WRITTEN TASK.
Include the line containing "dan - 3. lipnja" and all lines before it, repeated exactly from the listing below, without pictures.

= = = =

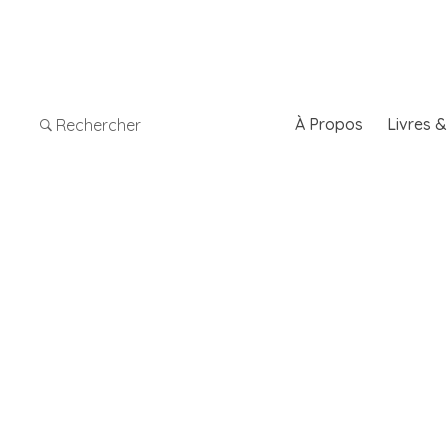
À Propos
Livres 
Rechercher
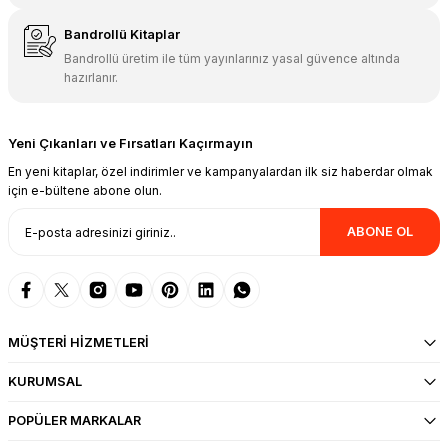
Bandrollü Kitaplar
Bandrollü üretim ile tüm yayınlarınız yasal güvence altında
hazırlanır.
Yeni Çıkanları ve Fırsatları Kaçırmayın
En yeni kitaplar, özel indirimler ve kampanyalardan ilk siz haberdar olmak
için e-bültene abone olun.
ABONE OL
MÜŞTERİ HİZMETLERİ
KURUMSAL
POPÜLER MARKALAR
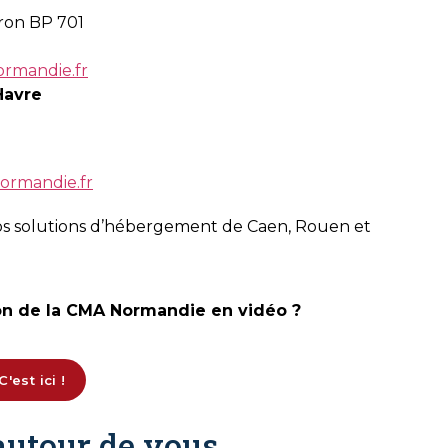
rron BP 701
rmandie.fr
Havre
ormandie.fr
r nos solutions d’hébergement de Caen, Rouen et
ion de la CMA Normandie en vidéo ?
C'est ici !
autour de vous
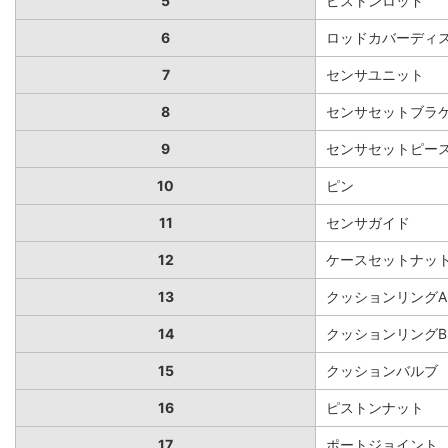
5
ピストンロッド
6
ロッドカバーディ
7
センサユニット
8
センサセットブラ
9
センサセットピースA
10
ピン
11
センサガイド
12
ケースセットナッ
13
クッションリングA
14
クッションリングB
15
クッションバルブ
16
ピストンナット
17
ポートジョイント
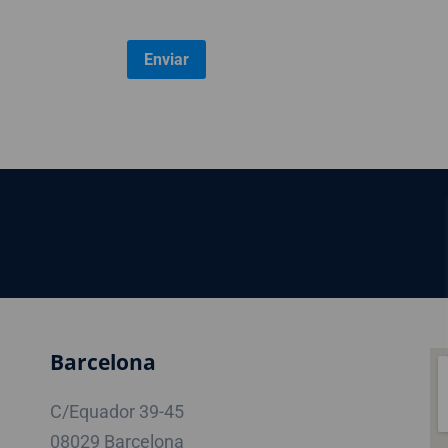
Barcelona
C/Equador 39-45
08029 Barcelona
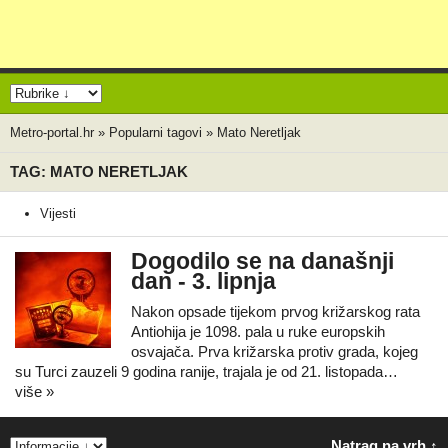
Metro-portal.hr
»
Popularni tagovi
»
Mato Neretljak
TAG: MATO NERETLJAK
Vijesti
Dogodilo se na današnji
dan - 3. lipnja
Nakon opsade tijekom prvog križarskog rata
Antiohija je 1098. pala u ruke europskih
osvajača. Prva križarska protiv grada, kojeg
su Turci zauzeli 9 godina ranije, trajala je od 21. listopada…
više »
Natrag na vrh ↑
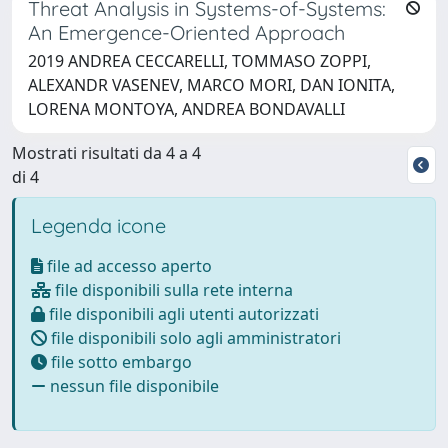
Threat Analysis in Systems-of-Systems:
An Emergence-Oriented Approach
2019 ANDREA CECCARELLI, TOMMASO ZOPPI,
ALEXANDR VASENEV, MARCO MORI, DAN IONITA,
LORENA MONTOYA, ANDREA BONDAVALLI
Mostrati risultati da 4 a 4
di 4
Legenda icone
file ad accesso aperto
file disponibili sulla rete interna
file disponibili agli utenti autorizzati
file disponibili solo agli amministratori
file sotto embargo
nessun file disponibile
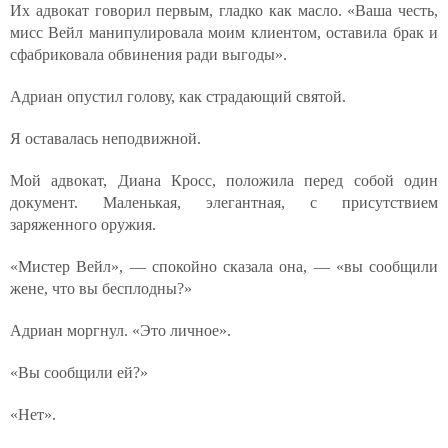
Их адвокат говорил первым, гладко как масло. «Ваша честь,
мисс Вейл манипулировала моим клиентом, оставила брак и
сфабриковала обвинения ради выгоды».
Адриан опустил голову, как страдающий святой.
Я оставалась неподвижной.
Мой адвокат, Диана Кросс, положила перед собой один
документ. Маленькая, элегантная, с присутствием
заряженного оружия.
«Мистер Вейл», — спокойно сказала она, — «вы сообщили
жене, что вы бесплодны?»
Адриан моргнул. «Это личное».
«Вы сообщили ей?»
«Нет».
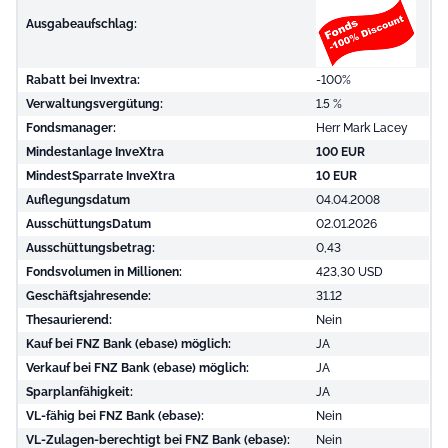
Ausgabeaufschlag:
Rabatt bei Invextra:
-100%
Verwaltungsvergütung:
1.5 %
Fondsmanager:
Herr Mark Lacey
Mindestanlage InveXtra
100 EUR
MindestSparrate InveXtra
10 EUR
Auflegungsdatum
04.04.2008
AusschüttungsDatum
02.01.2026
Ausschüttungsbetrag:
0,43
Fondsvolumen in Millionen:
423,30 USD
Geschäftsjahresende:
31.12
Thesaurierend:
Nein
Kauf bei FNZ Bank (ebase) möglich:
JA
Verkauf bei FNZ Bank (ebase) möglich:
JA
Sparplanfähigkeit:
JA
VL-fähig bei FNZ Bank (ebase):
Nein
VL-Zulagen-berechtigt bei FNZ Bank (ebase):
Nein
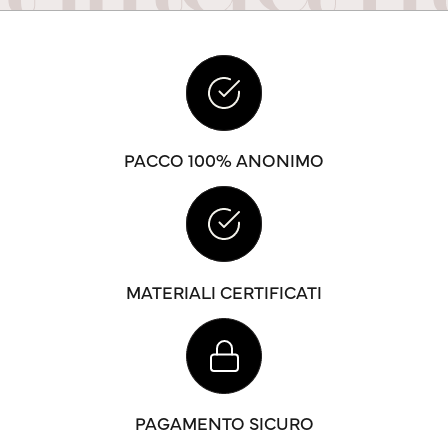
PACCO 100% ANONIMO
MATERIALI CERTIFICATI
PAGAMENTO SICURO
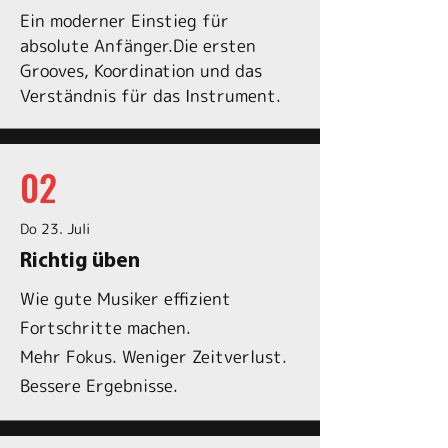
Ein moderner Einstieg für
absolute Anfänger.Die ersten
Grooves, Koordination und das
Verständnis für das Instrument.
02
Do 23. Juli
Richtig üben
Wie gute Musiker effizient
Fortschritte machen.
Mehr Fokus. Weniger Zeitverlust.
Bessere Ergebnisse.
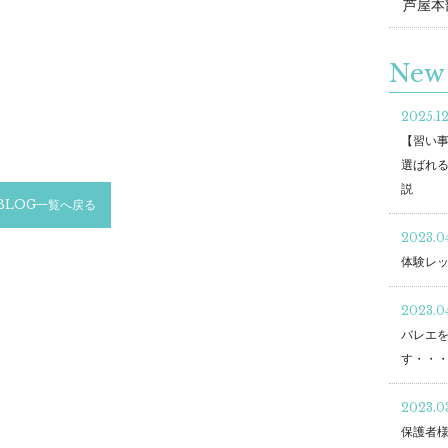
芦屋本
New 
2025.1
【習い
選ばれる
説
BLOG一覧へ戻る
2023.04
体験レ
2023.0
バレエ
す・・
2023.03
保護者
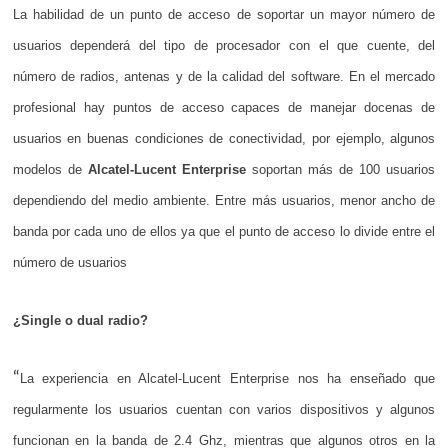
La habilidad de un punto de acceso de soportar un mayor número de
usuarios dependerá del tipo de procesador con el que cuente, del
número de radios, antenas y de la calidad del software. En el mercado
profesional hay puntos de acceso capaces de manejar docenas de
usuarios en buenas condiciones de conectividad, por ejemplo, algunos
modelos de
Alcatel-Lucent Enterprise
soportan más de 100 usuarios
dependiendo del medio ambiente. Entre más usuarios, menor ancho de
banda por cada uno de ellos ya que el punto de acceso lo divide entre el
número de usuarios
¿Single o dual radio?
“
La experiencia en Alcatel-Lucent Enterprise nos ha enseñado que
regularmente los usuarios cuentan con varios dispositivos y algunos
funcionan en la banda de 2.4 Ghz, mientras que algunos otros en la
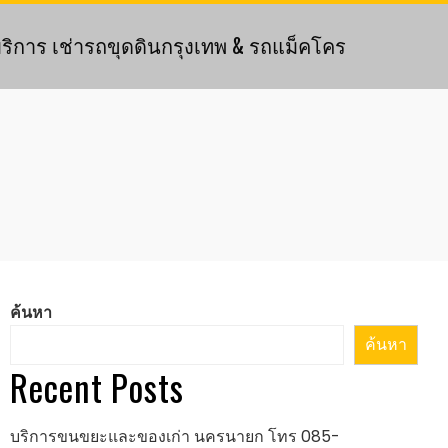
ริการ เช่ารถขุดดินกรุงเทพ & รถแม็คโคร
ค้นหา
ค้นหา
Recent Posts
บริการขนขยะและของเก่า นครนายก โทร 085-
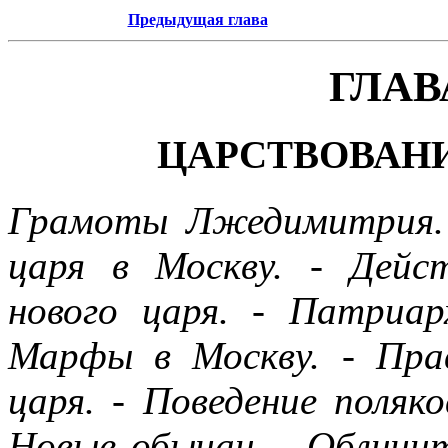
Предыдущая глава
ГЛАВ
ЦАРСТВОВАН
Грамоты Лжедимитрия. 
царя в Москву. - Дейс
нового царя. - Патриа
Марфы в Москву. - Пра
царя. - Поведение поляко
Новые обычаи. - Обличит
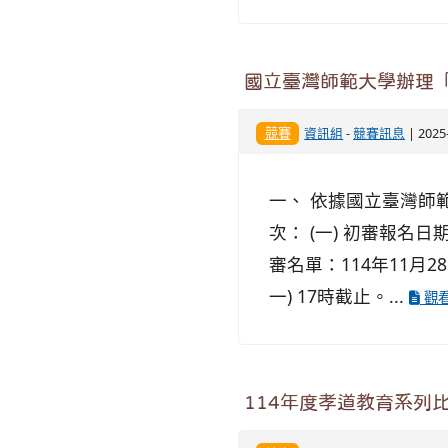
國立臺灣師範大學辦理「2
競賽
資訊組
-
競賽訊息
| 202
一、 依據國立臺灣師範大
次： (一) 初審報名日期
審名單：114年11月28
一) 17時截止。...
觀
114年度孝道教育系列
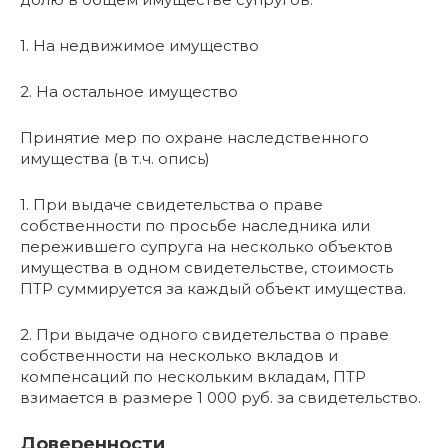
1. На недвижимое имущество
2. На остальное имущество
Принятие мер по охране наследственного
имущества (в т.ч. опись)
1. При выдаче свидетельства о праве
собственности по просьбе наследника или
пережившего супруга на несколько объектов
имущества в одном свидетельстве, стоимость
ПТР суммируется за каждый объект имущества.
2. При выдаче одного свидетельства о праве
собственности на несколько вкладов и
компенсаций по нескольким вкладам, ПТР
взимается в размере 1 000 руб. за свидетельство.
Доверенности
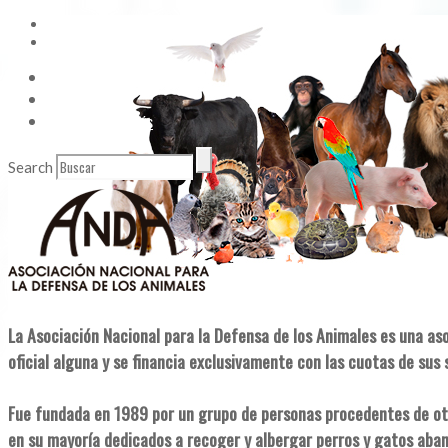
Vídeos
Contacto
Enlaces de Interés
Search
La Asociación Nacional para la Defensa de los Animales es una as
oficial alguna y se financia exclusivamente con las cuotas de sus 
Fue fundada en 1989 por un grupo de personas procedentes de ot
en su mayoría dedicados a recoger y albergar perros y gatos aba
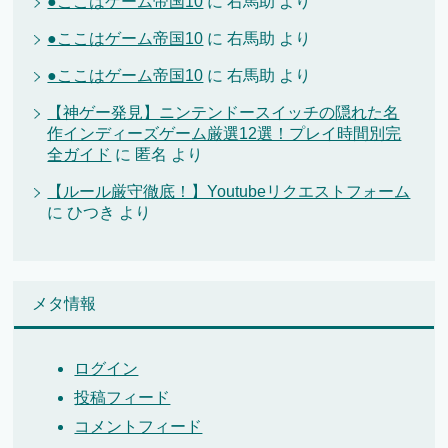
●ここはゲーム帝国10
に
右馬助
より
●ここはゲーム帝国10
に
右馬助
より
●ここはゲーム帝国10
に
右馬助
より
【神ゲー発見】ニンテンドースイッチの隠れた名
作インディーズゲーム厳選12選！プレイ時間別完
全ガイド
に
匿名
より
【ルール厳守徹底！】Youtubeリクエストフォーム
に
ひつき
より
メタ情報
ログイン
投稿フィード
コメントフィード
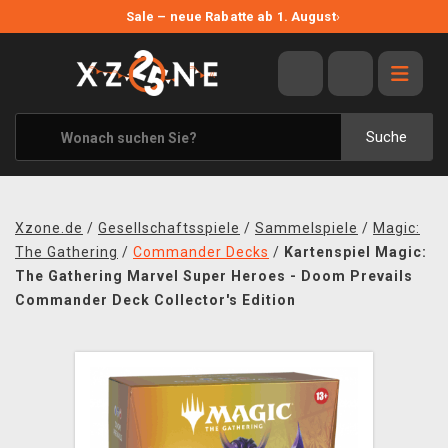
NEUE ANGEBOTE
Sale – neue Rabatte ab 1. August
›
ANGEBOTE
ALLE MARKEN
XZONE ORIGINALS
Suche
KLEIDUNG & ACCESSOIRES
MERCHANDISE
Xzone.de
/
Gesellschaftsspiele
/
Sammelspiele
/
Magic:
BÜCHER & COMICS
The Gathering
/
Commander Decks
/
Kartenspiel Magic:
The Gathering Marvel Super Heroes - Doom Prevails
BRETT- UND KARTENSPIELE
Commander Deck Collector's Edition
BLOG
KONTAKT
VERSAND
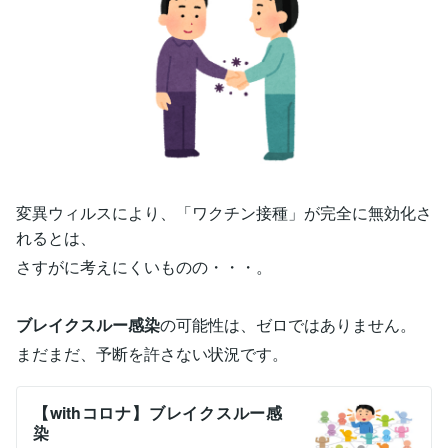
変異ウィルスにより、「ワクチン接種」が完全に無効化さ
れるとは、
さすがに考えにくいものの・・・。
ブレイクスルー感染
の可能性は、ゼロではありません。
まだまだ、予断を許さない状況です。
【withコロナ】ブレイクスルー感
染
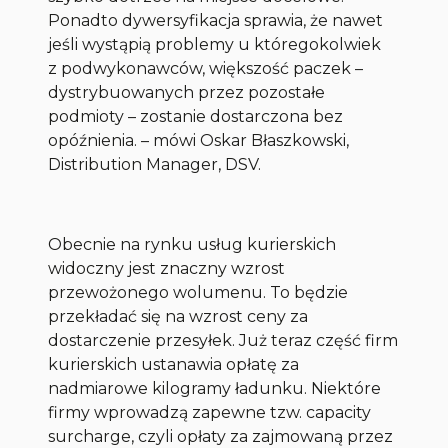
Ponadto dywersyfikacja sprawia, że nawet
jeśli wystąpią problemy u któregokolwiek
z podwykonawców, większość paczek
–
dystrybuowanych przez pozostałe
podmioty – zostanie dostarczona bez
opóźnienia. – mówi Oskar Błaszkowski,
Distribution Manager, DSV.
Obecnie na rynku usług kurierskich
widoczny jest znaczny wzrost
przewożonego wolumenu. To będzie
przekładać się na wzrost ceny za
dostarczenie przesyłek. Już teraz część firm
kurierskich ustanawia opłatę za
nadmiarowe kilogramy ładunku. Niektóre
firmy wprowadzą zapewne tzw. capacity
surcharge, czyli opłaty za zajmowaną przez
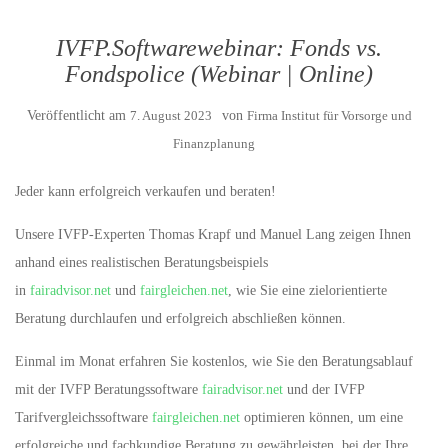
IVFP.Softwarewebinar: Fonds vs.
Fondspolice (Webinar | Online)
Veröffentlicht am
7. August 2023
von
Firma Institut für Vorsorge und
Finanzplanung
Jeder kann erfolgreich verkaufen und beraten!
Unsere IVFP-Experten Thomas Krapf und Manuel Lang zeigen Ihnen
anhand eines realistischen Beratungsbeispiels
in
fairadvisor.net
und
fairgleichen.net
, wie Sie eine zielorientierte
Beratung durchlaufen und erfolgreich abschließen können.
Einmal im Monat erfahren Sie kostenlos, wie Sie den Beratungsablauf
mit der IVFP Beratungssoftware
fairadvisor.net
und der IVFP
Tarifvergleichssoftware
fairgleichen.net
optimieren können, um eine
erfolgreiche und fachkundige Beratung zu gewährleisten, bei der Ihre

= = = =

WRITTEN REPLY.
À Propos
Livres 
Rechercher
Bandrollü Kitaplar
Bandrollü üretim ile tüm yayınlarınız yasal güvence altında
hazırlanır.
Yeni Çıkanları ve Fırsatları Kaçırmayın
En yeni kitaplar, özel indirimler ve kampanyalardan ilk siz haberdar olmak
için e-bültene abone olun.
ABONE OL
MÜŞTERİ HİZMETLERİ
KURUMSAL
POPÜLER MARKALAR
rron BP 701
rmandie.fr
Havre
ormandie.fr
r nos solutions d’hébergement de Caen, Rouen et
ion de la CMA Normandie en vidéo ?
C'est ici !
autour de vous
5
ピストンロッド
6
ロッドカバーディ
7
センサユニット
8
センサセットブラ
9
センサセットピースA
10
ピン
11
センサガイド
12
ケースセットナッ
13
クッションリングA
14
クッションリングB
15
クッションバルブ
16
ピストンナット
17
ポートジョイント
Barcelona
C/Equador 39-45
08029 Barcelona
Metro-portal.hr
»
Popularni tagovi
»
Mato Neretljak
TAG: MATO NERETLJAK
Vijesti
Dogodilo se na današnji
dan - 3. lipnja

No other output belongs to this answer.